* _DIRECTIONS_
(a) Using the Deepkit scopes text, decide whether each statement agrees with it: (i) by default, every provider of the DI container is created only once; (ii) a provider with a scope can still be obtained directly from the DI container; (iii) applications using the Deepkit framework have an http, an rpc and a cli scope by default. For each, answer yes or no and quote the deciding words.
(b) List every distinct method name that is called in the code snippets of the Deepkit scopes text.
(c) According to the Deepkit scopes text, what happens if you create multiple scoped containers?

* _SOURCE TEXT_
Deepkit Injector

Scopes

By default, all providers of the DI container are singletons and are therefore instantiated only once. This means that in the example of UserRepository there is always only one instance of UserRepository during the entire runtime. At no time is a second instance created, unless the user does this manually with the "new" keyword.

However, there are various use cases where a provider should only be instantiated for a short time or only during a certain event. Such an event could be, for example, an HTTP request or an RPC call. This would mean that a new instance is created for each event and after this instance is no longer used it is automatically removed (by the garbage collector).

An HTTP request is a classic example of a scope. For example, providers such as a session, a user object, or other request-related providers can be registered to this scope. To create a scope, simply choose an arbitrary scope name and then specify it with the providers.

import { InjectorContext } from '@deepkit/injector';

class UserSession {}

const injector = InjectorContext.forProviders([
    {provide: UserSession, scope: 'http'}
]);

Once a scope is specified, this provider cannot be obtained directly from the DI container, so the following call will fail:

const session = injector.get(UserSession); //throws

Instead, a scoped DI container must be created. This would happen every time an HTTP request comes in:

const httpScope = injector.createChildScope('http');

Providers that are also registered in this scope can now be requested on this scoped DI container, as well as all providers that have not defined a scope.

const session = httpScope.get(UserSession); //works

Since all providers are singleton by default, each call to get(UserSession) will always return the same instance per scoped container. If you create multiple scoped containers, multiple UserSessions will be created.

Scoped DI containers have the ability to set values dynamically from the outside. For example, in an HTTP scope, it is easy to set the HttpRequest and HttpResponse objects.

const injector = InjectorContext.forProviders([
    {provide: HttpResponse, scope: 'http'},
    {provide: HttpRequest, scope: 'http'},
]);

httpServer.on('request', (req, res) => {
    const httpScope = injector.createChildScope('http');
    httpScope.set(HttpRequest, req);
    httpScope.set(HttpResponse, res);
});

Applications using the Deepkit framework have by default an http, an rpc, and a cli scope. See respectively the chapter CLI, HTTP, or RPC.

* _EXTRACTED RECORDS_
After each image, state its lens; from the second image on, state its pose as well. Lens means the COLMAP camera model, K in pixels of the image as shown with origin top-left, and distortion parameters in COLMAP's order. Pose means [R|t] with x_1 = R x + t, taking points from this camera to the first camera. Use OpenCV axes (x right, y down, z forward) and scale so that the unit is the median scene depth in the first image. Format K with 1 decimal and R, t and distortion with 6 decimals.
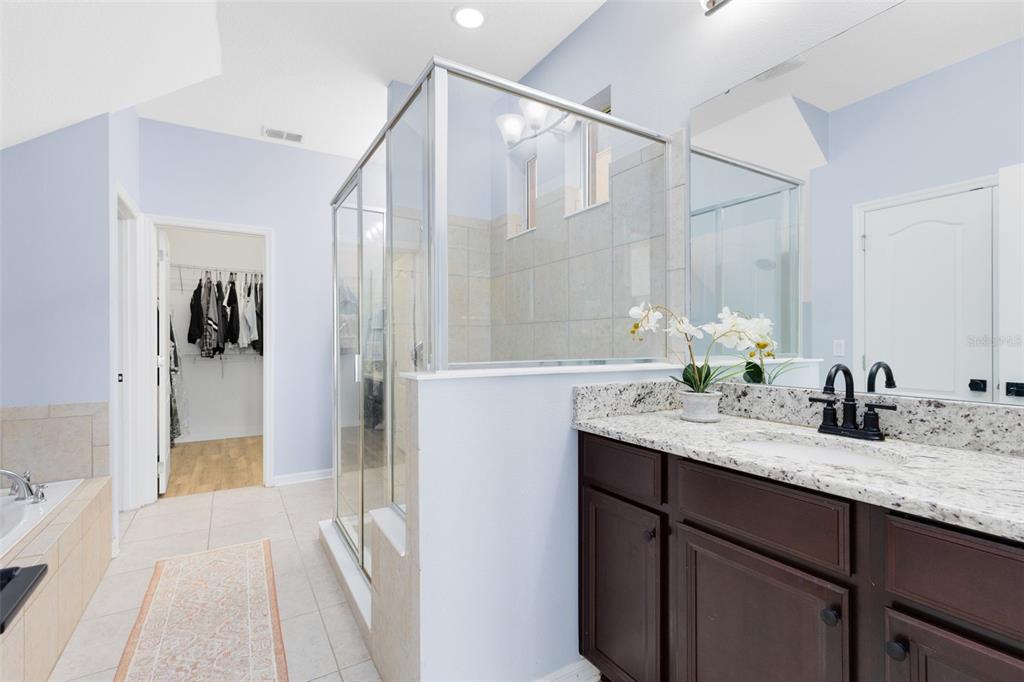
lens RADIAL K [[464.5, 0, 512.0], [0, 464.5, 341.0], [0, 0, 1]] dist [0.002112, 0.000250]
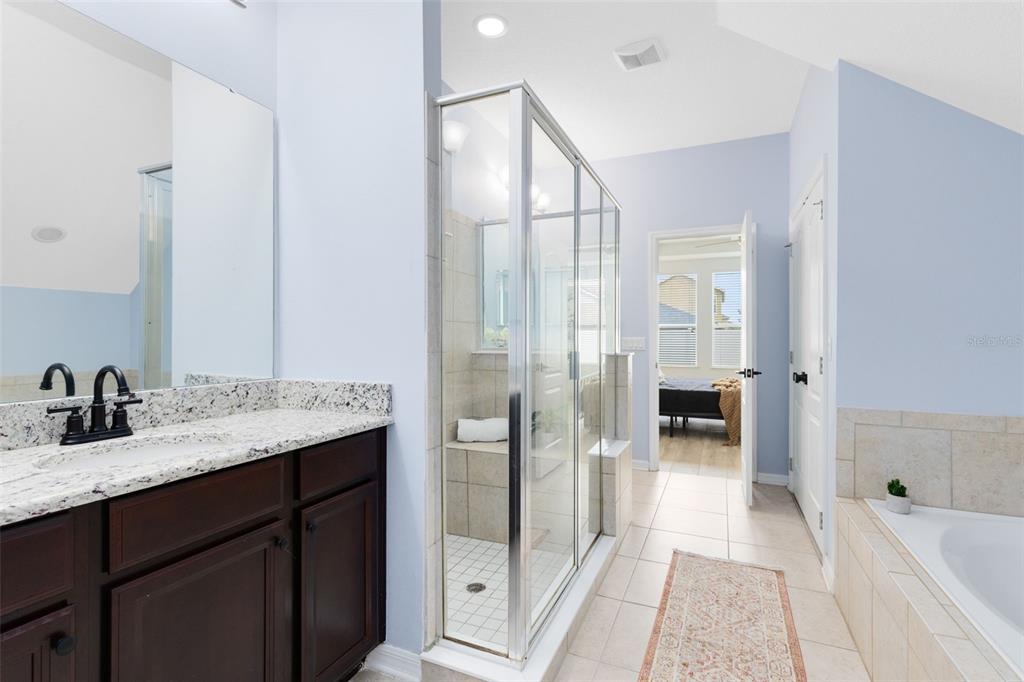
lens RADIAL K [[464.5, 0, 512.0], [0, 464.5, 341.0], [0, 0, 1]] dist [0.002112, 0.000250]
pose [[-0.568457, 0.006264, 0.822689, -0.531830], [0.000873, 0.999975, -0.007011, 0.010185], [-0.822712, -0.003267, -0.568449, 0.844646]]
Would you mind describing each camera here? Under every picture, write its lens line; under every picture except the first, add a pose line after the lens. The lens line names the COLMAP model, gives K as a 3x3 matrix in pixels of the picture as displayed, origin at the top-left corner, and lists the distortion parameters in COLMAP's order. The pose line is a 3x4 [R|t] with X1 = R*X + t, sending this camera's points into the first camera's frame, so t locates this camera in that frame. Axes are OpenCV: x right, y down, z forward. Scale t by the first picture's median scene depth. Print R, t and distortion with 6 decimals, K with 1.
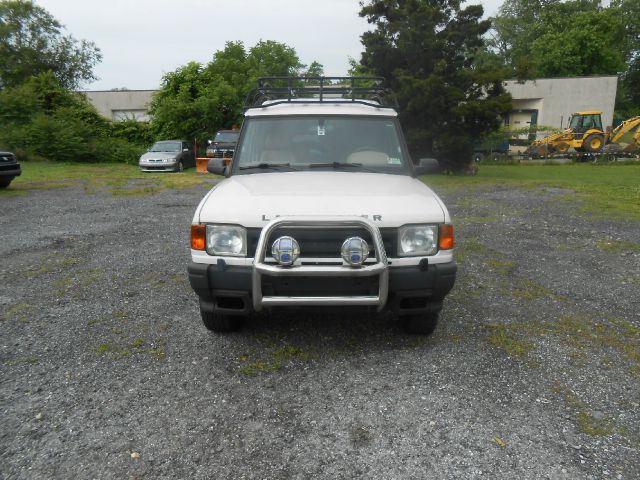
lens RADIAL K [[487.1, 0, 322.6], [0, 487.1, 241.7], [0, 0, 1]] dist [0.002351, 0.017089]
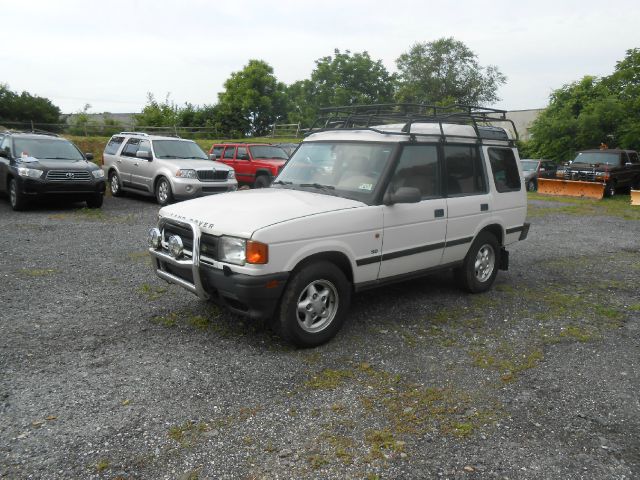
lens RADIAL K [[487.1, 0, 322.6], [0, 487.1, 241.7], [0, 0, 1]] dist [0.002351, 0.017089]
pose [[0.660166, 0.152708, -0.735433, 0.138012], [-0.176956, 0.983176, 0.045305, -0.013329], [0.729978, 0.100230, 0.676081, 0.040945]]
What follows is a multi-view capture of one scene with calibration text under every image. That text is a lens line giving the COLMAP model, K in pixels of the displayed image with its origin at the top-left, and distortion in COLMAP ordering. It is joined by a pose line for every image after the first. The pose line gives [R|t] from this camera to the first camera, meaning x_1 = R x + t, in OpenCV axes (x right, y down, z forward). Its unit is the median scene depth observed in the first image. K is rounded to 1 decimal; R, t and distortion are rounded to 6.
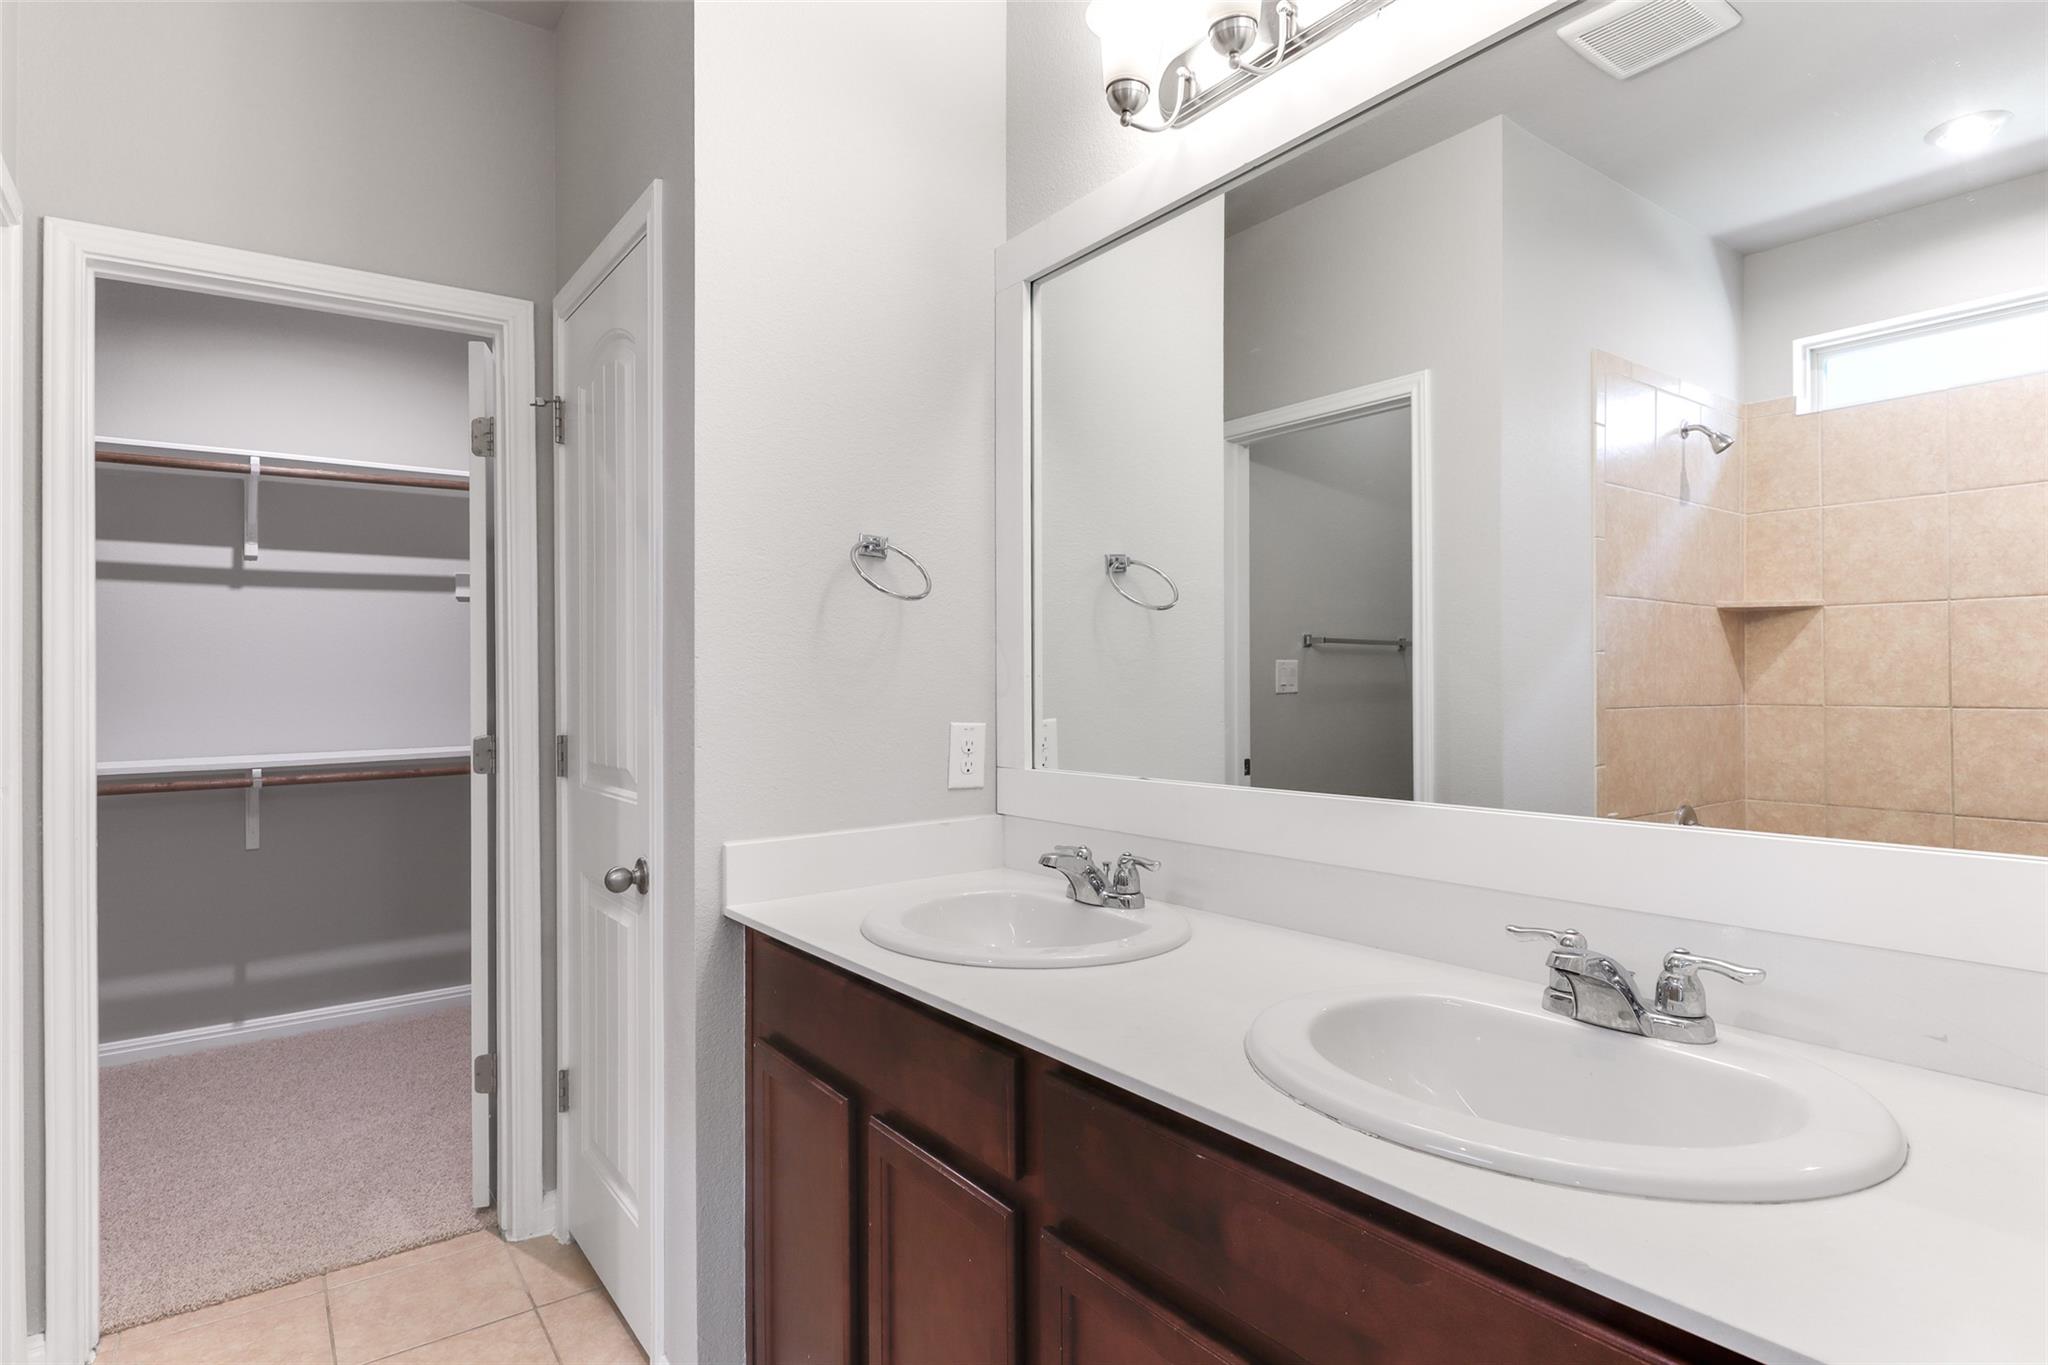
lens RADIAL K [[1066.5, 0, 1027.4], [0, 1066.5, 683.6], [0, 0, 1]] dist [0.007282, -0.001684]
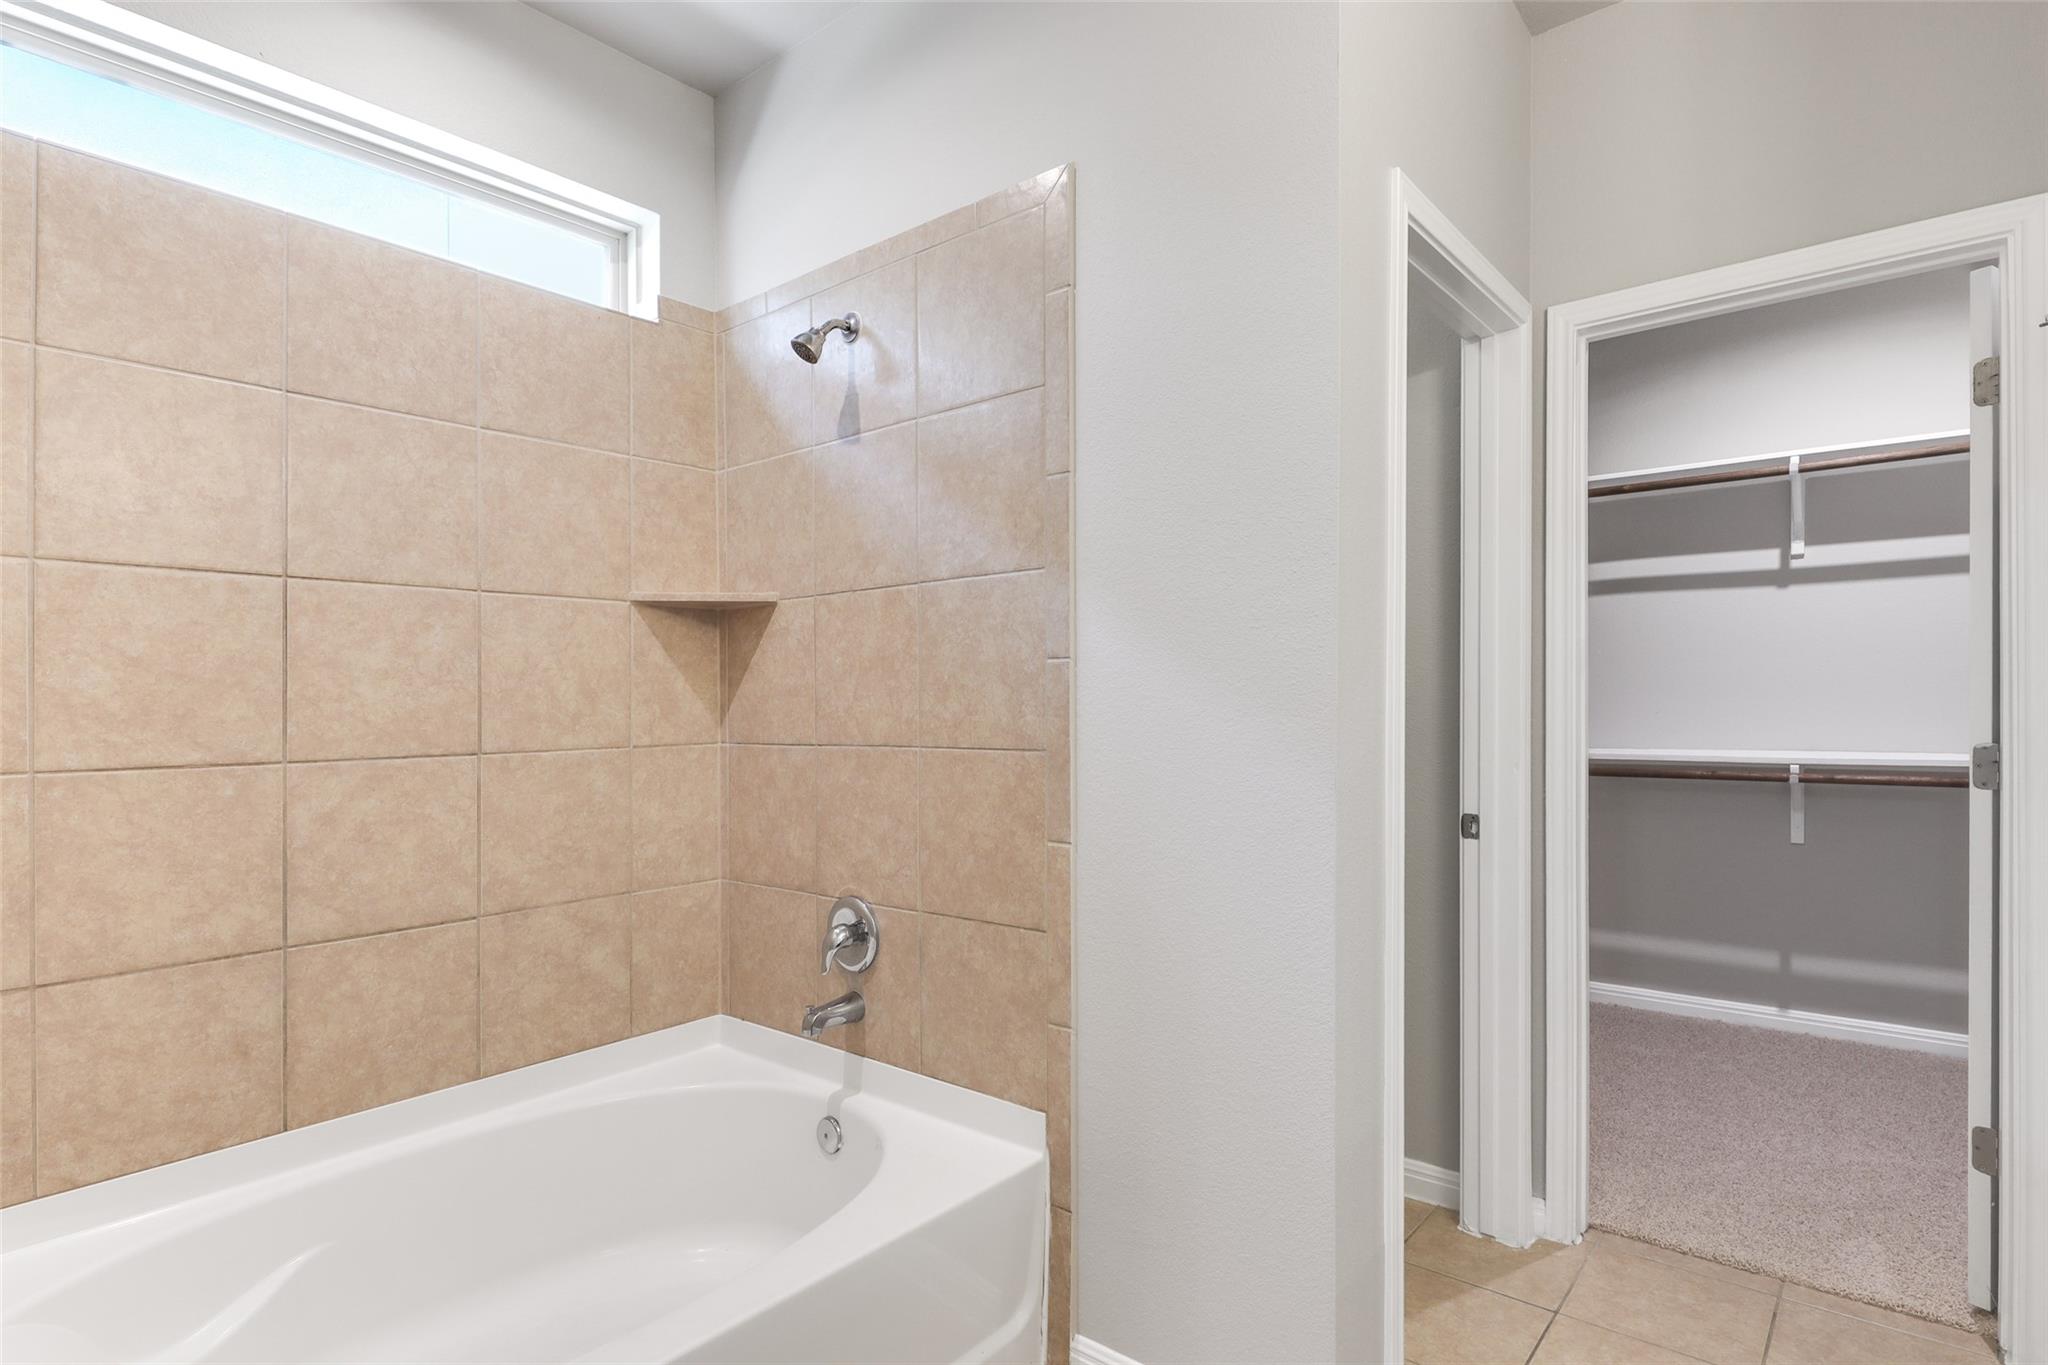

* _SOLUTIONS BELOW_
(a)
(i) Yes: "By default, all providers of the DI container are singletons and are therefore instantiated only once."
(ii) No: "Once a scope is specified, this provider cannot be obtained directly from the DI container"
(iii) Yes: "Applications using the Deepkit framework have by default an http, an rpc, and a cli scope."

(b) forProviders, get, createChildScope, set, on

(c) Multiple UserSessions will be created.